Venezuela : la militante Rocio San Miguel est emprisonnée depuis un an

Incarcérée depuis un an, la militante vénézuélienne des droits de l'homme Rocio San Miguel, 58 ans, attend toujours son procès pour «terrorisme» et «trahison», qui devrait commencer cette semaine.

Les autorités accusent cette experte militaire et directrice de l'ONG Control Ciudadano, d'être impliquée dans un prétendu complot visant à assassiner le président Nicolas Maduro. Des accusations que sa défense nie en bloc. La militante ne peut recevoir que des visites de sa fille de 25 ans et attend d'être opérée d'une épaule cassée. Sa défense est assurée par un avocat commis d'office, qui lui a été imposé. La justice l'empêche d'être défendue par des avocats en qui elle a confiance.

Rocio San Miguel, qui a la double nationalité vénézuélienne et espagnole, a été arrêté le 9 février 2024 à 05H00 heure locale (9H00 GMT) dans la zone d'immigration de l'aéroport de Caracas. Au moment de son arrestation, elle était en compagnie de sa fille Miranda Diaz, qui a été brièvement détenue et se trouve en liberté conditionnelle.

Les procureurs la relient au «Brazalete blanco» (Brassard ou bracelet blanc), un complot présumé visant à attaquer une base militaire dans le Tachira, un État frontalier de la Colombie. Puis d'attaquer le président Nicolas Maduro. Son ex-compagnon, un officier militaire à la retraite, a également été accusé d'être impliqué. Mme San Miguel est détenue à El Helicoide, prison redoutée gérée par les services de renseignement que les organisations de défense des droits de l'homme qualifient de «centre de torture».

Le procès

Le procès devrait s'ouvrir mardi, bien que cette première audience ait déjà été reportée en décembre. Le tribunal a fait valoir que Mme San Miguel n'avait pas été transportée au Palais de justice, ce qui est une cause fréquente de retards de procédure dans les procès contre des opposants.
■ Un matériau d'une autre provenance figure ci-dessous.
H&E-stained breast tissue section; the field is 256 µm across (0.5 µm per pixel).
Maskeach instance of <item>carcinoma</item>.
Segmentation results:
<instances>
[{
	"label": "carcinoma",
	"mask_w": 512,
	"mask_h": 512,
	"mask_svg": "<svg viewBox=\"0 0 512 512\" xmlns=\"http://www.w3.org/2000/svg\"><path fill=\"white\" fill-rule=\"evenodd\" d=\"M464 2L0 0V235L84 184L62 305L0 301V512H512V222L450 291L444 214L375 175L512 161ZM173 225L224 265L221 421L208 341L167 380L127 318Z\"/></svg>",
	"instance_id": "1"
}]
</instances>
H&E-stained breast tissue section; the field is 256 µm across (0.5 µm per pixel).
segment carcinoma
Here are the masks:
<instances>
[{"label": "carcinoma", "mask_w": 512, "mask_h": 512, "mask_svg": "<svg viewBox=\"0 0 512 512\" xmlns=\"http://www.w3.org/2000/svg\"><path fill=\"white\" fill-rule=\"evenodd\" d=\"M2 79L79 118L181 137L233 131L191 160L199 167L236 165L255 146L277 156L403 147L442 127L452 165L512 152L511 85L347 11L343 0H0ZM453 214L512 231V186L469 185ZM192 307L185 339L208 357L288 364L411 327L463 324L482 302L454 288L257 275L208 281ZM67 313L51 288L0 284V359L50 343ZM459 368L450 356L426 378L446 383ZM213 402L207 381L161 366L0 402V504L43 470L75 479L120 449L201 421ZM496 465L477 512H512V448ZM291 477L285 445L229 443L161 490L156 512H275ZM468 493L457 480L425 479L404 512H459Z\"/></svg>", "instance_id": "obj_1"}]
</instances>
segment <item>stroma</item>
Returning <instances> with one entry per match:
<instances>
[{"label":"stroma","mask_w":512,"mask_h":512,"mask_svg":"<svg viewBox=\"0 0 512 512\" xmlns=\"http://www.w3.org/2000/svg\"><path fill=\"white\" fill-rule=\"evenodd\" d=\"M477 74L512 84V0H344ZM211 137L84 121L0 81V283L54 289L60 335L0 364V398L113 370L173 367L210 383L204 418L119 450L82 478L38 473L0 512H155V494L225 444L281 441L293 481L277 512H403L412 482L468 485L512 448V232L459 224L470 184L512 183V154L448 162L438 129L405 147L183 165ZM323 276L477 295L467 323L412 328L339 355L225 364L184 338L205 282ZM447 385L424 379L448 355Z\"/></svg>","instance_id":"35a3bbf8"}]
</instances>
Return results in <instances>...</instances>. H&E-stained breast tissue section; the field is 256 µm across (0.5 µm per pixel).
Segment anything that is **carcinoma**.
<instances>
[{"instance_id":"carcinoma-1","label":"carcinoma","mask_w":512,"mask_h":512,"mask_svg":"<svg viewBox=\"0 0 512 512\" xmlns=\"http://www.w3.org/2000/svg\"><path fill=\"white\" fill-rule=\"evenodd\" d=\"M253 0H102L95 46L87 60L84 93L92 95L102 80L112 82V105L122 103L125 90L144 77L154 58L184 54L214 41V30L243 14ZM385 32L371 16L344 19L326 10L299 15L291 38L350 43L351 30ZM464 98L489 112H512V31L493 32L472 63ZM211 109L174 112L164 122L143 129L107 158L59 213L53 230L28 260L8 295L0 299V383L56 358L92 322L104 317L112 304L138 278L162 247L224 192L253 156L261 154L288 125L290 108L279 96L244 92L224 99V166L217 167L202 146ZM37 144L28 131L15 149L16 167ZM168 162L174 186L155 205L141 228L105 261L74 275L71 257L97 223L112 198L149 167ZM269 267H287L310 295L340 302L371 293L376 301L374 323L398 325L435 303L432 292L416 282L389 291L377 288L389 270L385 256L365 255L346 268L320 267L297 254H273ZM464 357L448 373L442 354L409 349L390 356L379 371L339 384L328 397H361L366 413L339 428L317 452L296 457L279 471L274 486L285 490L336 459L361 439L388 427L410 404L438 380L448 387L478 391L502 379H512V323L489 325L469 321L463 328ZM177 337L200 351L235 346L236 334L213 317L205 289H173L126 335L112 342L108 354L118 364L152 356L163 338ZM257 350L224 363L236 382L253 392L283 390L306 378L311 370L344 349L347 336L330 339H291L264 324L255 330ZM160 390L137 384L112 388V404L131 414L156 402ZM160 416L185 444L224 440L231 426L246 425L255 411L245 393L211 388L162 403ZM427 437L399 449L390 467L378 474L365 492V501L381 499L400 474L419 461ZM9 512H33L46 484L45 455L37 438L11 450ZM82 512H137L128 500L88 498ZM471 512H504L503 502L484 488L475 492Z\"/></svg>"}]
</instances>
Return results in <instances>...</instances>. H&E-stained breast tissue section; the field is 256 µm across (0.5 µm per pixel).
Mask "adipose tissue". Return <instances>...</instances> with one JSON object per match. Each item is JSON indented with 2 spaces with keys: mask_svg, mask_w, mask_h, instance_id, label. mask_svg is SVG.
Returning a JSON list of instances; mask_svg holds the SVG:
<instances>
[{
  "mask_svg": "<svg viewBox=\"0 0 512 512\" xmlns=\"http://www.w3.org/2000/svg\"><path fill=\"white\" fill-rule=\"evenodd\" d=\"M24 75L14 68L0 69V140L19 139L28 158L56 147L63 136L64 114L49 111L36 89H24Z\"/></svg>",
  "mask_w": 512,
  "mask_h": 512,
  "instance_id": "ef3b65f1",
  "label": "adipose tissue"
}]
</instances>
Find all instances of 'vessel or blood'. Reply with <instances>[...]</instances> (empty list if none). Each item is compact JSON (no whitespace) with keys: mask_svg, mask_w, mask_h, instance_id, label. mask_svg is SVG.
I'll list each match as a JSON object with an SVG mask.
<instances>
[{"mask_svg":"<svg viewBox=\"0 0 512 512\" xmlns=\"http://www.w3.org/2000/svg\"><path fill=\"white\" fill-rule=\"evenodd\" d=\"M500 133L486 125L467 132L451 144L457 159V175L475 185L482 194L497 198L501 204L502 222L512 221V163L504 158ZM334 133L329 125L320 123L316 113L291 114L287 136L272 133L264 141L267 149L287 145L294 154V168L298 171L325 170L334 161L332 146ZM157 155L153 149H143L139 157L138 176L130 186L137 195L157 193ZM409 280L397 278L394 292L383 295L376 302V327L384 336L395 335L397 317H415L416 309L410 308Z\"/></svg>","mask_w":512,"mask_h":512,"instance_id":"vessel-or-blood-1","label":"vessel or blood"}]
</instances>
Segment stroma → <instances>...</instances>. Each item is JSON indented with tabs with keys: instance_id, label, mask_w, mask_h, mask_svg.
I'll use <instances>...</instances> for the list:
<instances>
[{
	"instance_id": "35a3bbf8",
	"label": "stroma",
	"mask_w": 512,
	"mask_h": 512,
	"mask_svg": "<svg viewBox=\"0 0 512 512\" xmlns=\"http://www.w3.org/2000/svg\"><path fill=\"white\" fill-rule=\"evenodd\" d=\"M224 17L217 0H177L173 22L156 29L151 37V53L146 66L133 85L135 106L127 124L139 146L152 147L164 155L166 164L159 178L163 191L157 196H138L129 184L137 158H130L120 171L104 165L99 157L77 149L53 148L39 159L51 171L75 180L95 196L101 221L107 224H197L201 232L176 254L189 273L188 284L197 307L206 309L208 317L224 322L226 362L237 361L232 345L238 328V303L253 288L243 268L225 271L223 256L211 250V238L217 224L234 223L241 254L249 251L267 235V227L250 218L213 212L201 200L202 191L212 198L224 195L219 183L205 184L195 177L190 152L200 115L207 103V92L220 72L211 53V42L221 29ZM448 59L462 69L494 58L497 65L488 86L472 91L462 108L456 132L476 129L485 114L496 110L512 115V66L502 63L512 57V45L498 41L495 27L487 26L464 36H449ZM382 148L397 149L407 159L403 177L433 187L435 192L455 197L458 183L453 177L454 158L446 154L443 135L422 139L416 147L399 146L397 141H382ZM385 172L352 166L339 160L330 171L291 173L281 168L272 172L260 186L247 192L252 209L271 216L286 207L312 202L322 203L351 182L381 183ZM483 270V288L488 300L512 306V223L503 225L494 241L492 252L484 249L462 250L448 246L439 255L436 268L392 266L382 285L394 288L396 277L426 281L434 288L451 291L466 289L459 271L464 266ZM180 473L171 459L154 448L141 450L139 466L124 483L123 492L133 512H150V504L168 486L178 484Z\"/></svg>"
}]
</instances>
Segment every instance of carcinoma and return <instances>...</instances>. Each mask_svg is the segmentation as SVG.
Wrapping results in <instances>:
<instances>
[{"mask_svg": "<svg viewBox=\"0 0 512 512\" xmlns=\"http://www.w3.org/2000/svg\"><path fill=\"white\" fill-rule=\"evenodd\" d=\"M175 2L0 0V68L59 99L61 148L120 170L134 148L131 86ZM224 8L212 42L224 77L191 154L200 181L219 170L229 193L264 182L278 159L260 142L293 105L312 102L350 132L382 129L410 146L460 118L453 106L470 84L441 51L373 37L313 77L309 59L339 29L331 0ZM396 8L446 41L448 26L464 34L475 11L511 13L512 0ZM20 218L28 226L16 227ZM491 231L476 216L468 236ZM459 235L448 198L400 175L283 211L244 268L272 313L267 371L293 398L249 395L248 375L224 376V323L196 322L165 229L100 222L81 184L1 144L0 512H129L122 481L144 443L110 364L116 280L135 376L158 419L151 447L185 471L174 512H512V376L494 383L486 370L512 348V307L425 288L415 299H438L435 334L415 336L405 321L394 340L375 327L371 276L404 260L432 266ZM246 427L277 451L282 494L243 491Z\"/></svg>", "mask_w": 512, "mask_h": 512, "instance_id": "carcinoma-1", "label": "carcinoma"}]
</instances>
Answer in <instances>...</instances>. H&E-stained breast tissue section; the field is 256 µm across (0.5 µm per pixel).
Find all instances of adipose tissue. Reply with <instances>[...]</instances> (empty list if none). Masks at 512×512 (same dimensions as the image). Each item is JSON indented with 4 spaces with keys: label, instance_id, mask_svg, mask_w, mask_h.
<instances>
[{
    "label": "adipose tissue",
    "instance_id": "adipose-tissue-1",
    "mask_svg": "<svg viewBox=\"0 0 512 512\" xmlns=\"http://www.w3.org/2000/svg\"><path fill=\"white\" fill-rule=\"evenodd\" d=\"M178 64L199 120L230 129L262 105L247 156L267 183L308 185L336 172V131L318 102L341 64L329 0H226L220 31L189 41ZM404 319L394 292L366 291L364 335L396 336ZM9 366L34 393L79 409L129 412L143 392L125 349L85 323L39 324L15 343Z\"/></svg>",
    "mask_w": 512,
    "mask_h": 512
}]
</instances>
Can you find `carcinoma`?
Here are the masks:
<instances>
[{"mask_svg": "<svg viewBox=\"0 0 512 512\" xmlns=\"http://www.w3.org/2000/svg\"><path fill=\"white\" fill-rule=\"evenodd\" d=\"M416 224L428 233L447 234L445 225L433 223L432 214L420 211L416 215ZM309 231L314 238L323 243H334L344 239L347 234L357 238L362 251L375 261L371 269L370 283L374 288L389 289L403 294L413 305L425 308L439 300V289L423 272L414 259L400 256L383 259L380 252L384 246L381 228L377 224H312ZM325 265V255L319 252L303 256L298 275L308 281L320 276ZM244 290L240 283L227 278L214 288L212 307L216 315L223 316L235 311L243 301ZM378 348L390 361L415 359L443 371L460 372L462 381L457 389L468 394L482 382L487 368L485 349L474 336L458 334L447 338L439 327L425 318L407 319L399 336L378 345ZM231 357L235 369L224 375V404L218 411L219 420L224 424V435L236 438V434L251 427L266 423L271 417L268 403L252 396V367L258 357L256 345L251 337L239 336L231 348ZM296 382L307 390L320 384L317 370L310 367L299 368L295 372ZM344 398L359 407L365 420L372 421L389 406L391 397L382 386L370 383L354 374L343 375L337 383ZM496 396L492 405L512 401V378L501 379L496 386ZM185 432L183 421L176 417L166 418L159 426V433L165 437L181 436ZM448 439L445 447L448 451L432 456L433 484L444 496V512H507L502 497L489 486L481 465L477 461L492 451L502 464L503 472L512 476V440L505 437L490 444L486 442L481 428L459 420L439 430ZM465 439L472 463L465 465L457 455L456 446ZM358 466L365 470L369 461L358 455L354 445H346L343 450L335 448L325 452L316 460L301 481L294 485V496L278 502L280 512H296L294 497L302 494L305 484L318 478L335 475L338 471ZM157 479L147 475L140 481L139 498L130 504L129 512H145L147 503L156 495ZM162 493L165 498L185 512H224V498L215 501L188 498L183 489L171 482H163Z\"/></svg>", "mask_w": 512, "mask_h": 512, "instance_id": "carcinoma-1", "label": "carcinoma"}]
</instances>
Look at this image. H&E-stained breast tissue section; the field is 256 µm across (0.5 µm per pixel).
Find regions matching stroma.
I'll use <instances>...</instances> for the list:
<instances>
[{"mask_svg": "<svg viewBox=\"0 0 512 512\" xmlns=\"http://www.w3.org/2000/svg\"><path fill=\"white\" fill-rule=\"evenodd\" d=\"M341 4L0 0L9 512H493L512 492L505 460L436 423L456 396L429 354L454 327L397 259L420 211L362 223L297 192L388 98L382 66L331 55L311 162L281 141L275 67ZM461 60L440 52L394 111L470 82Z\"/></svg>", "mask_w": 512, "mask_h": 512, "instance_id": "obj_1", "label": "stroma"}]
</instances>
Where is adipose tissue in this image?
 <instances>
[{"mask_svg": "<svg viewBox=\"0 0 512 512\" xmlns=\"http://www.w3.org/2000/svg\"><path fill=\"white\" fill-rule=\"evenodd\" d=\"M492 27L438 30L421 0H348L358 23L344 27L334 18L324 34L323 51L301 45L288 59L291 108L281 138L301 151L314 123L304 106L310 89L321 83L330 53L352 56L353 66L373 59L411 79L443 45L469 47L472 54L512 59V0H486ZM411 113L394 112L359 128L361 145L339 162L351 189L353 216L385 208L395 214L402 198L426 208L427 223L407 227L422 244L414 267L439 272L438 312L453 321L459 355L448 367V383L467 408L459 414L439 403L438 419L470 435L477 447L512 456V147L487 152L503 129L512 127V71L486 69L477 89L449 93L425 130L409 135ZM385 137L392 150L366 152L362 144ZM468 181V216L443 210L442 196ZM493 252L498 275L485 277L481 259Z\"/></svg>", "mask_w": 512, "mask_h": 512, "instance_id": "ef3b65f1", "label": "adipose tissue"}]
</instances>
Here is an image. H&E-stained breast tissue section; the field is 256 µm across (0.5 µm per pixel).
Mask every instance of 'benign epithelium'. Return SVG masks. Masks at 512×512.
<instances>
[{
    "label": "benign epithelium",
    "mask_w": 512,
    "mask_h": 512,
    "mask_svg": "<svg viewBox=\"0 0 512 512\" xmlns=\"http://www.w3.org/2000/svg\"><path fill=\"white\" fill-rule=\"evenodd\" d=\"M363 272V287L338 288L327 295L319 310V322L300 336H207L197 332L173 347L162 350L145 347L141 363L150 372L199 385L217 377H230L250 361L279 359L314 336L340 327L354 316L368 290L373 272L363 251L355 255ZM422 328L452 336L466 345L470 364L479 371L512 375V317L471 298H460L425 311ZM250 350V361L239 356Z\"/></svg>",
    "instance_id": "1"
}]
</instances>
San Miguel, qui est également avocate, a insisté pour désigner ses avocats mais jusqu'à présent sa représentation a été confiée au bureau du défenseur public. Là aussi, c'est une procédure fréquente dans les affaires «politiques». Les commis d'office sont au mieux sous pression et dans le pire des cas au service du procureur, selon d'autres avocats interrogés par l'AFP.

Me Juan Gonzalez Taguaruco, qui a la confiance de Mme San Miguel, espère pouvoir remplacer le commis d'office mardi au début de l'audience et ainsi avoir accès au dossier, a-t-il expliqué à l'AFP confiant vouloir «soutenir» Mme San Miguel «de toutes les manières possibles».

Outre la «trahison» et le «terrorisme», elle est accusée de «conspiration», «d'association de malfaiteurs et tentative d'assassinat» contre M. Maduro et Freddy Bernal, gouverneur pro-pouvoir du Tachira. Maduro, qui dénonce régulièrement des complots et tentatives de déstabilisation, l'avait déjà accusée en 2014 d'être impliquée dans «un soulèvement militaire». Outre sa fille, trois autres membres de la famille de San Miguel ont été placés en détention, puis libérés sur parole.

Des conditions de détention difficiles

Des photos de San Miguel recevant des soins médicaux ont circulé en décembre: elle porte un T-shirt vert et sur l'une d'elles, elle tient une pancarte imprimée avec la date. Sur une autre, elle se fait prendre la tension artérielle.

À l'époque, elle souffrait d'une fracture qui nécessitait une intervention chirurgicale, laquelle n'a pas encore eu lieu à ce jour. «Elle ne reçoit que des analgésiques et sa capacité à s'habiller, à se laver et à manger est très limitée», explique Me Taguaruco, qui a précisé que l'avocat commis d'office avait promis de demander sa libération au moins provisoire pour qu'elle puisse subir cette intervention chirurgicale. «La façon dont elle a pu supporter tout ce qui s'est passé est admirable», souligne l'avocat.

Sa fille lui apporte médicaments ainsi que de la nourriture, chaque fois qu'elle lui rend visite, entre une et deux fois par semaine, pour une durée pouvant aller jusqu'à trois heures.

La détention de Mme San Miguel a eu lieu cinq mois avant l'élection présidentielle qui a vu le président Maduro être déclaré vainqueur alors que l'opposition crie à la fraude et revendique la victoire. Plus 2.400 personnes ont été arrêtées lors de la crise poste électorale qui s'est soldée par 28 morts et 200 blessés. Le Venezuela totalise plus de 18 000 arrestations pour motifs politiques depuis 2014, selon l'ONG Foro Penal, qui fait état de 1.196 personnes toujours derrière les barreaux.